SOURCE MATERIAL:
┄┄┄┄┄┄

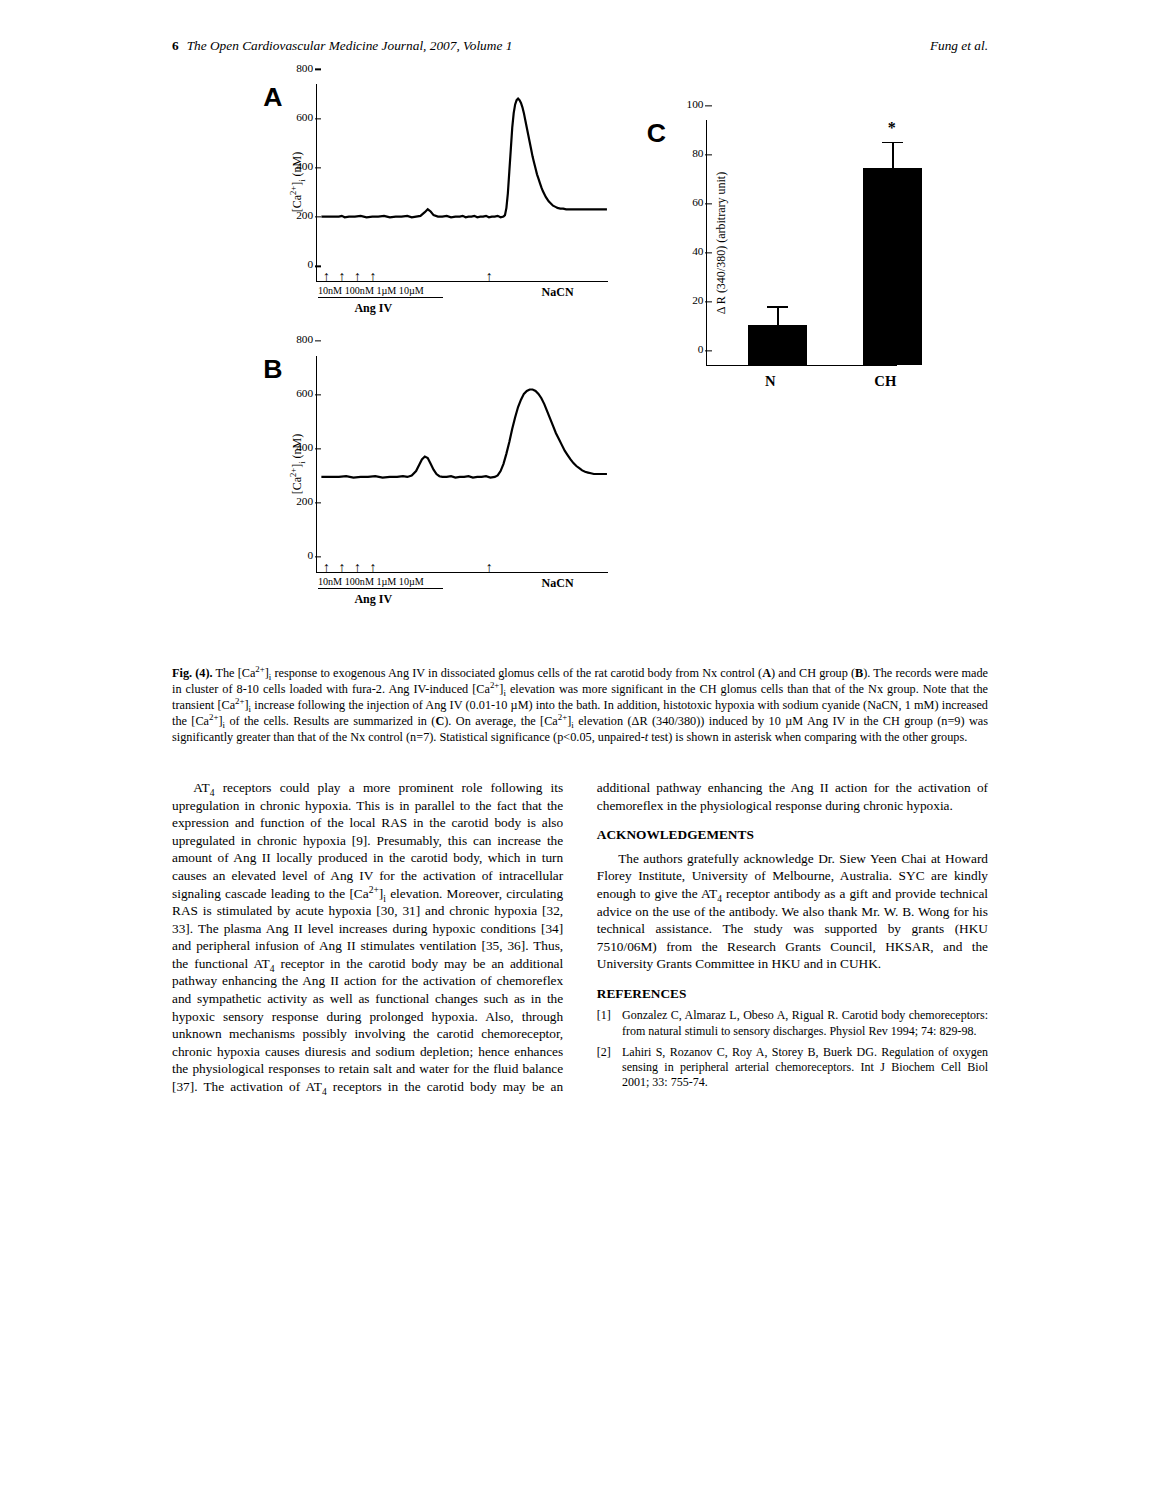6 The Open Cardiovascular Medicine Journal, 2007, Volume 1
Fung et al.
A
[Ca2+]i (nM)
800
600
400
200
0
↑ ↑ ↑ ↑ ↑
10nM 100nM 1µM 10µM
Ang IV
NaCN
B
[Ca2+]i (nM)
800
600
400
200
0
↑ ↑ ↑ ↑ ↑
10nM 100nM 1µM 10µM
Ang IV
NaCN
C
Δ R (340/380) (arbitrary unit)
100
80
60
40
20
0
*
N
CH
Fig. (4). The [Ca2+]i response to exogenous Ang IV in dissociated glomus cells of the rat carotid body from Nx control (A) and CH group (B). The records were made in cluster of 8-10 cells loaded with fura-2. Ang IV-induced [Ca2+]i elevation was more significant in the CH glomus cells than that of the Nx group. Note that the transient [Ca2+]i increase following the injection of Ang IV (0.01-10 µM) into the bath. In addition, histotoxic hypoxia with sodium cyanide (NaCN, 1 mM) increased the [Ca2+]i of the cells. Results are summarized in (C). On average, the [Ca2+]i elevation (ΔR (340/380)) induced by 10 µM Ang IV in the CH group (n=9) was significantly greater than that of the Nx control (n=7). Statistical significance (p<0.05, unpaired-t test) is shown in asterisk when comparing with the other groups.
AT4 receptors could play a more prominent role following its upregulation in chronic hypoxia. This is in parallel to the fact that the expression and function of the local RAS in the carotid body is also upregulated in chronic hypoxia [9]. Presumably, this can increase the amount of Ang II locally produced in the carotid body, which in turn causes an elevated level of Ang IV for the activation of intracellular signaling cascade leading to the [Ca2+]i elevation. Moreover, circulating RAS is stimulated by acute hypoxia [30, 31] and chronic hypoxia [32, 33]. The plasma Ang II level increases during hypoxic conditions [34] and peripheral infusion of Ang II stimulates ventilation [35, 36]. Thus, the functional AT4 receptor in the carotid body may be an additional pathway enhancing the Ang II action for the activation of chemoreflex and sympathetic activity as well as functional changes such as in the hypoxic sensory response during prolonged hypoxia. Also, through unknown mechanisms possibly involving the carotid chemoreceptor, chronic hypoxia causes diuresis and sodium depletion; hence enhances the physiological responses to retain salt and water for the fluid balance [37]. The activation of AT4 receptors in the carotid body may be an additional pathway enhancing the Ang II action for the activation of chemoreflex in the physiological response during chronic hypoxia.
Acknowledgements
The authors gratefully acknowledge Dr. Siew Yeen Chai at Howard Florey Institute, University of Melbourne, Australia. SYC are kindly enough to give the AT4 receptor antibody as a gift and provide technical advice on the use of the antibody. We also thank Mr. W. B. Wong for his technical assistance. The study was supported by grants (HKU 7510/06M) from the Research Grants Council, HKSAR, and the University Grants Committee in HKU and in CUHK.
References
[1] Gonzalez C, Almaraz L, Obeso A, Rigual R. Carotid body chemoreceptors: from natural stimuli to sensory discharges. Physiol Rev 1994; 74: 829-98.
[2] Lahiri S, Rozanov C, Roy A, Storey B, Buerk DG. Regulation of oxygen sensing in peripheral arterial chemoreceptors. Int J Biochem Cell Biol 2001; 33: 755-74.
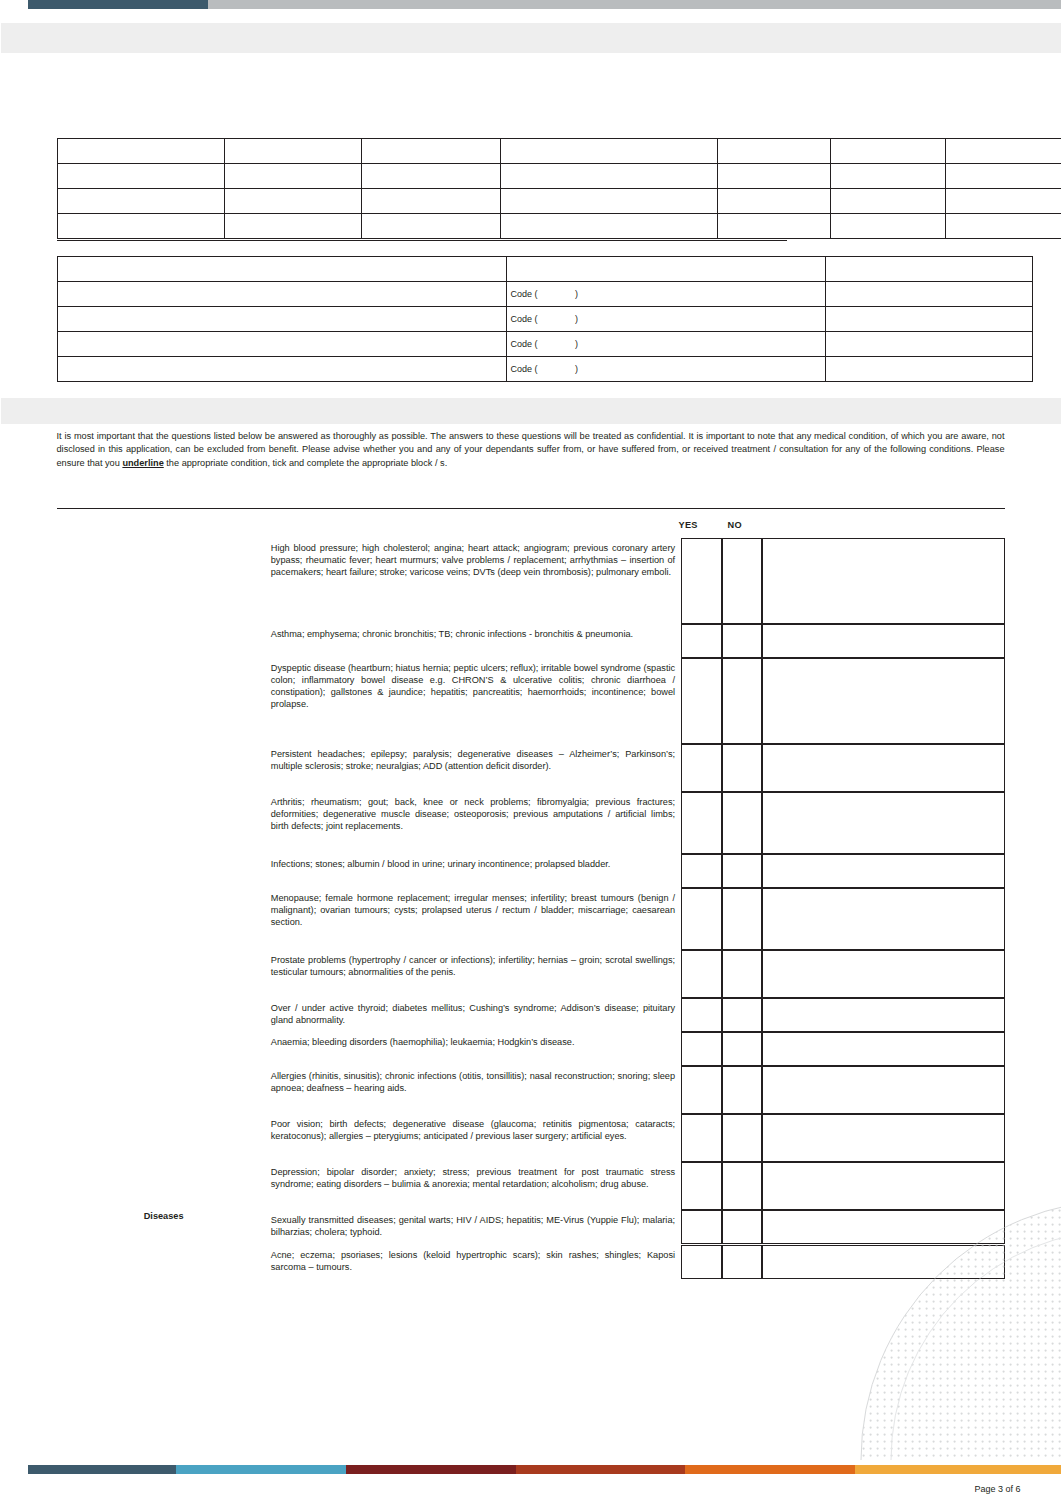| | Code ( ) | |
| | Code ( ) | |
| | Code ( ) | |
| | Code ( ) | |
It is most important that the questions listed below be answered as thoroughly as possible. The answers to these questions will be treated as confidential. It is important to note that any medical condition, of which you are aware, not disclosed in this application, can be excluded from benefit. Please advise whether you and any of your dependants suffer from, or have suffered from, or received treatment / consultation for any of the following conditions. Please ensure that you underline the appropriate condition, tick and complete the appropriate block / s.
YES
NO
| | High blood pressure; high cholesterol; angina; heart attack; angiogram; previous coronary artery bypass; rheumatic fever; heart murmurs; valve problems / replacement; arrhythmias – insertion of pacemakers; heart failure; stroke; varicose veins; DVTs (deep vein thrombosis); pulmonary emboli. | | | |
| | Asthma; emphysema; chronic bronchitis; TB; chronic infections - bronchitis & pneumonia. | | | |
| | Dyspeptic disease (heartburn; hiatus hernia; peptic ulcers; reflux); irritable bowel syndrome (spastic colon; inflammatory bowel disease e.g. CHRON’S & ulcerative colitis; chronic diarrhoea / constipation); gallstones & jaundice; hepatitis; pancreatitis; haemorrhoids; incontinence; bowel prolapse. | | | |
| | Persistent headaches; epilepsy; paralysis; degenerative diseases – Alzheimer’s; Parkinson’s; multiple sclerosis; stroke; neuralgias; ADD (attention deficit disorder). | | | |
| | Arthritis; rheumatism; gout; back, knee or neck problems; fibromyalgia; previous fractures; deformities; degenerative muscle disease; osteoporosis; previous amputations / artificial limbs; birth defects; joint replacements. | | | |
| | Infections; stones; albumin / blood in urine; urinary incontinence; prolapsed bladder. | | | |
| | Menopause; female hormone replacement; irregular menses; infertility; breast tumours (benign / malignant); ovarian tumours; cysts; prolapsed uterus / rectum / bladder; miscarriage; caesarean section. | | | |
| | Prostate problems (hypertrophy / cancer or infections); infertility; hernias – groin; scrotal swellings; testicular tumours; abnormalities of the penis. | | | |
| | Over / under active thyroid; diabetes mellitus; Cushing’s syndrome; Addison’s disease; pituitary gland abnormality. | | | |
| | Anaemia; bleeding disorders (haemophilia); leukaemia; Hodgkin’s disease. | | | |
| | Allergies (rhinitis, sinusitis); chronic infections (otitis, tonsillitis); nasal reconstruction; snoring; sleep apnoea; deafness – hearing aids. | | | |
| | Poor vision; birth defects; degenerative disease (glaucoma; retinitis pigmentosa; cataracts; keratoconus); allergies – pterygiums; anticipated / previous laser surgery; artificial eyes. | | | |
| | Depression; bipolar disorder; anxiety; stress; previous treatment for post traumatic stress syndrome; eating disorders – bulimia & anorexia; mental retardation; alcoholism; drug abuse. | | | |
| Diseases | Sexually transmitted diseases; genital warts; HIV / AIDS; hepatitis; ME-Virus (Yuppie Flu); malaria; bilharzias; cholera; typhoid. | | | |
| | Acne; eczema; psoriases; lesions (keloid hypertrophic scars); skin rashes; shingles; Kaposi sarcoma – tumours. | | | |
Page 3 of 6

┄┄┄┄┄┄

WORK REQUIRED: Among the lines of the material above, tally those containing "incontinence" and respond with the total only.

WORKED SOLUTION: 2